I won “Dear Justyce” on NetGalley back in August (it was published on 01 November) and immediately went and bought the first book of the series, “Dear Martin” for my Kindle. The two books really need to be read together as they intertwine timelines and characters; as they’re YA books, they’re not too long so it’s more like reading one adult-length novel. I do recommend these novels, especially for people who are starting to explore Black Lives Matter type issues as there are plenty of examples of how to counter oppression, systemic racism and various common comments and viewpoints.

Nic Stone – “Dear Martin”

(25 August 2020)

Justyce is a young Black kid at a posh mostly White school and on the debating team, but as he gets racially profiled, brutally by the police and insidiously by his classmates, and bullied at school by his best friend Manny’s unpleasant White friends, he starts trying to work things out by writing letters to Martin Luther King Jr. Then, an incidence of extreme violence changes his life forever. Bereaved and lost, his views take a darker turn – is the presence of his excellent friend SJ, who could be more than a friend if only his mum approved of mixed-race relationships and his teacher Doc enough to keep him on the path to university or will he turn aside?

The White kids in class help rehearse come-backs to different statements of racism and the nihilistic viewpoints of some Black characters are also countered, giving the reader weapons against such speech themselves – and remembering this is written for a younger age group, that’s a good idea, although reading slightly over-didactically in places. You do root for Justyce and celebrate the feisty SJ.

Nic Stone – “Dear Justyce”

(25 August 2020)

Written two years after the first book after readers the author was in touch with asked her to write about them instead of a clever boy who was going places, we follow the story of Quan, Manny’s cousin, and see how a series of very small points where he is abandoned by authority figures and figures who should love him lead him almost inexorably down a path towards joining a gang, where he is seen and cared for at last.
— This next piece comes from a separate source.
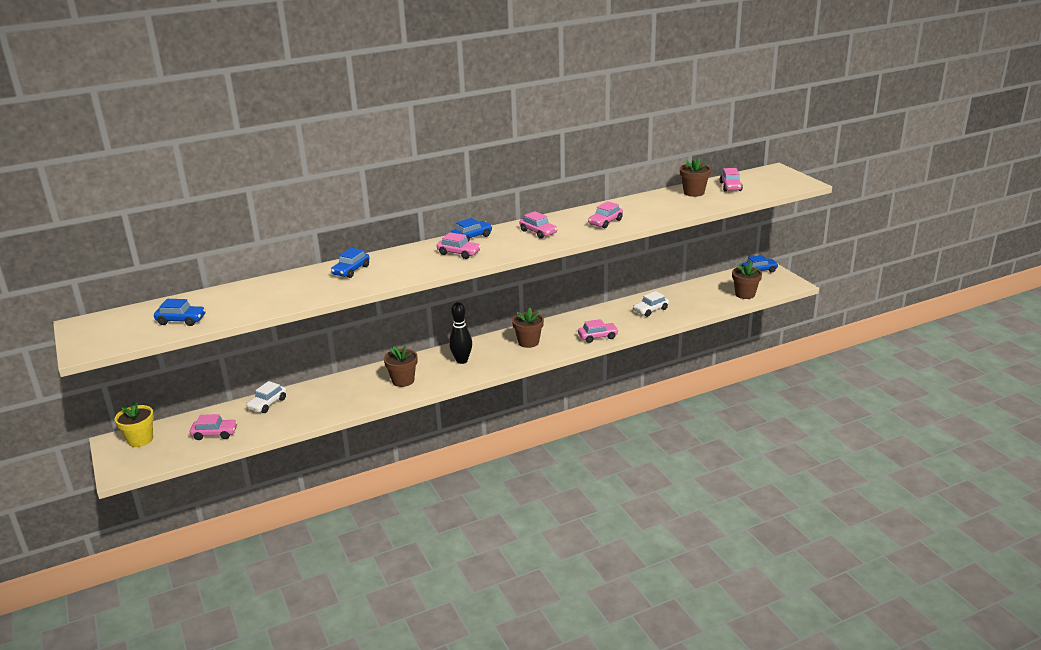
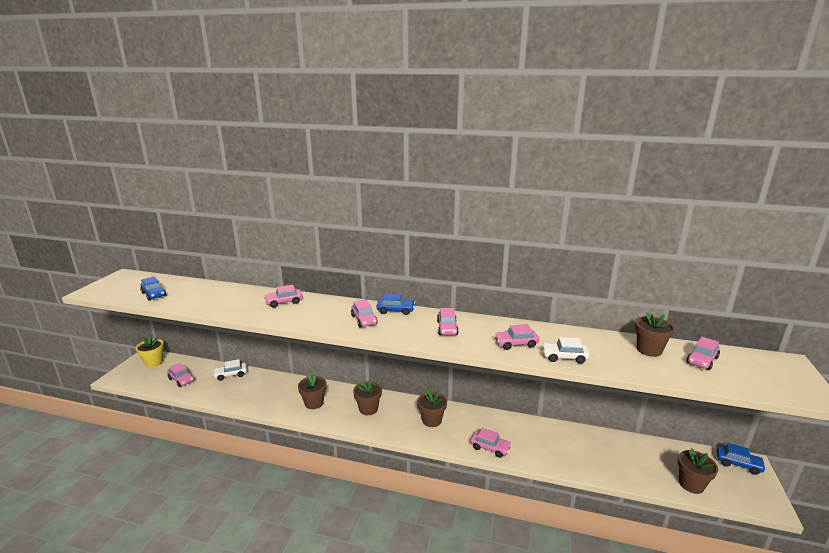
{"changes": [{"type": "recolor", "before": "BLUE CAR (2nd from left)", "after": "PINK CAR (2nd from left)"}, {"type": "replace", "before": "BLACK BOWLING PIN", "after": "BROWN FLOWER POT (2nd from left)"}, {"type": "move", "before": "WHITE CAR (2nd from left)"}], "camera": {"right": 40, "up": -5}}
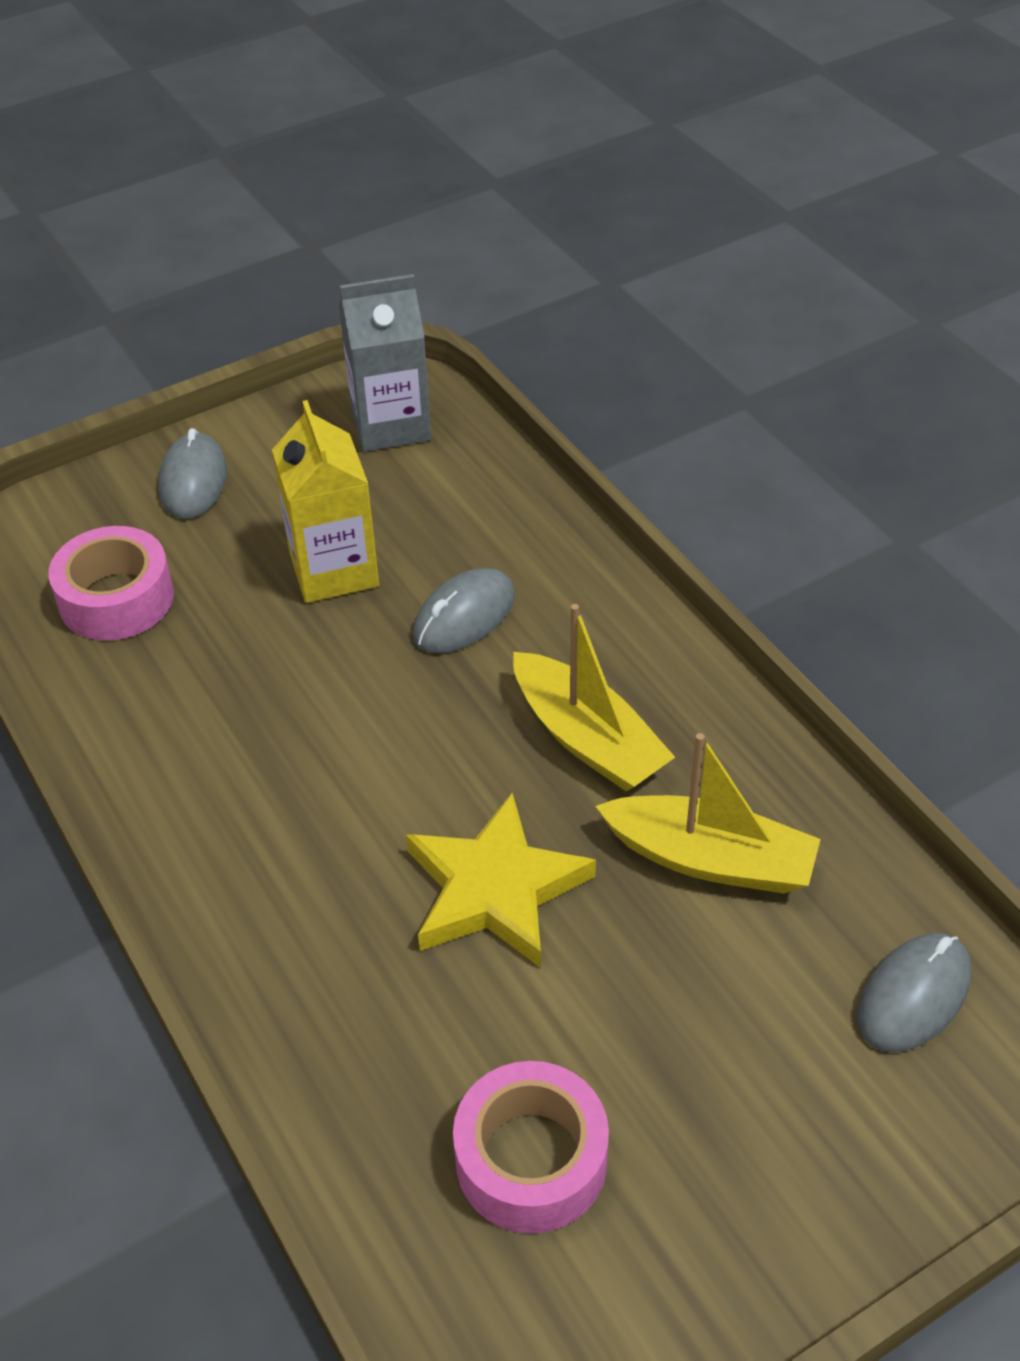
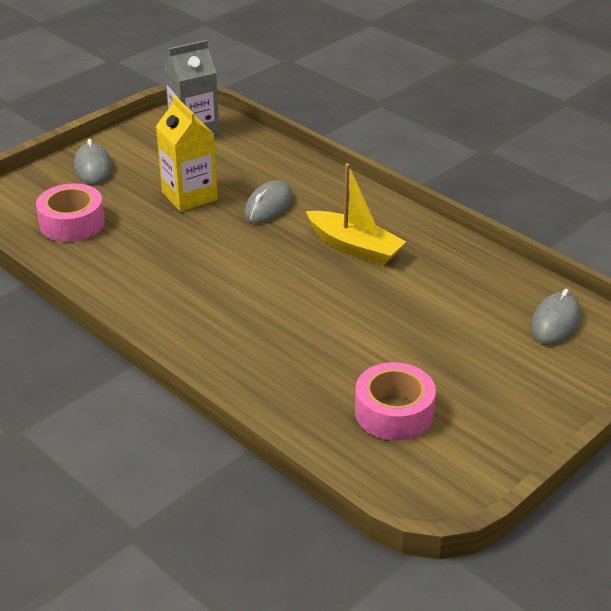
{"changes": [{"type": "delete", "before": "YELLOW STAR"}, {"type": "delete", "before": "YELLOW BOAT (2nd from left)"}], "camera": {"right": -15, "up": -10}}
It’s nicely and carefully done, with different figures leading different kinds of lives for different reasons, and explores the injustices of the so-called justice system, as Quan sees White youths with often worse crimes getting off with a light sentence or fine where everyone assumes he’s a delinquent.
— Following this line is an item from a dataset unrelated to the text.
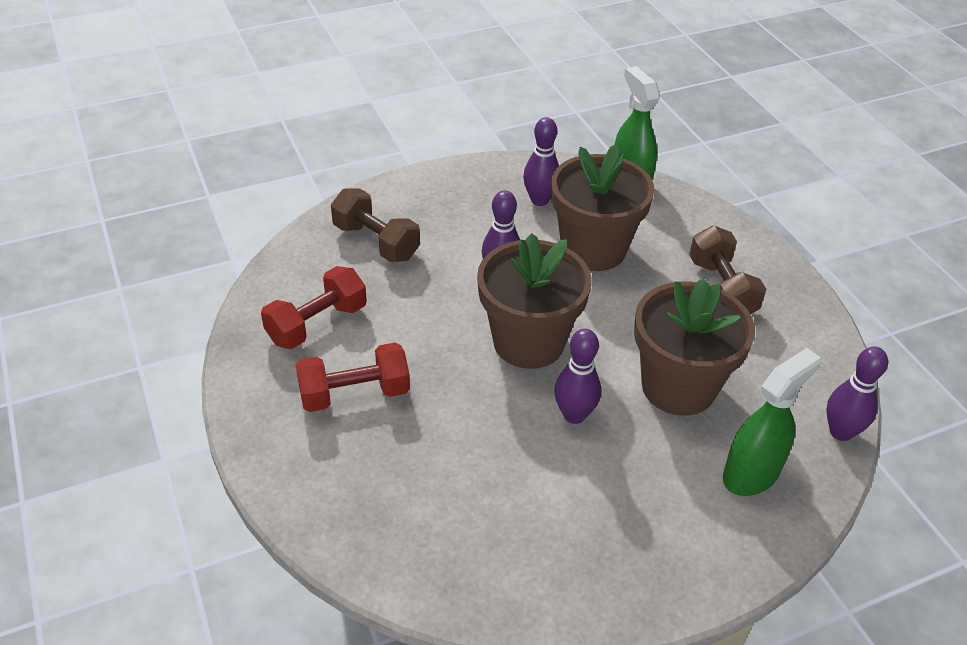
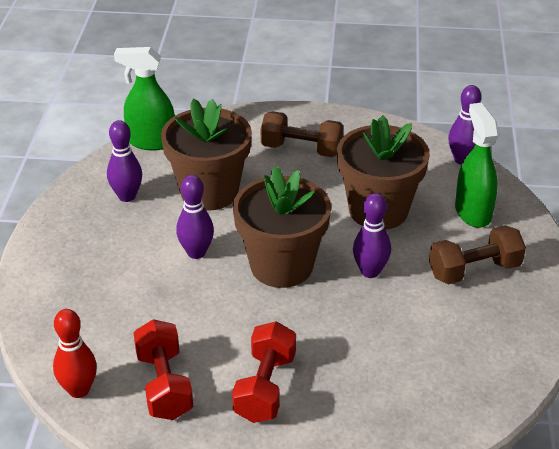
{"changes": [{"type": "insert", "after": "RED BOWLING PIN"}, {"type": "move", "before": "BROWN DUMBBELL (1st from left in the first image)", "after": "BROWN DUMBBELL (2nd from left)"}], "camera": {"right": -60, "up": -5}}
The narrative overlaps and intertwines with the first book very cleverly – for example, Justyce visits Quan in prison and is given a phone number – Quan doesn’t know if he uses it, but we’ve seen what happens in the first book. Justyce, SJ, teacher Doc, who Justyce sends to Quan in prison and a team of other support workers as well as a reformed White boy from the previous book who’s constantly checking his privilege work to help Quan rehabilitate himself and redress the injustice he’s got caught up in by confessing to a crime he might not even have done.

A positive book with a message that we can understand everyone’s motives (even the gang leader has a surprising education and motives) and that everyone can change – the author does admit that in real-life Georgia a real-life lad like Quan would not have all the support he’s given in the novel. But if it helps people to understand, the overt teaching and the slight exaggerations are worth it, in my opinion.

Thank you to Simon & Schuster for making this book available to me via NetGalley in return for an honest review.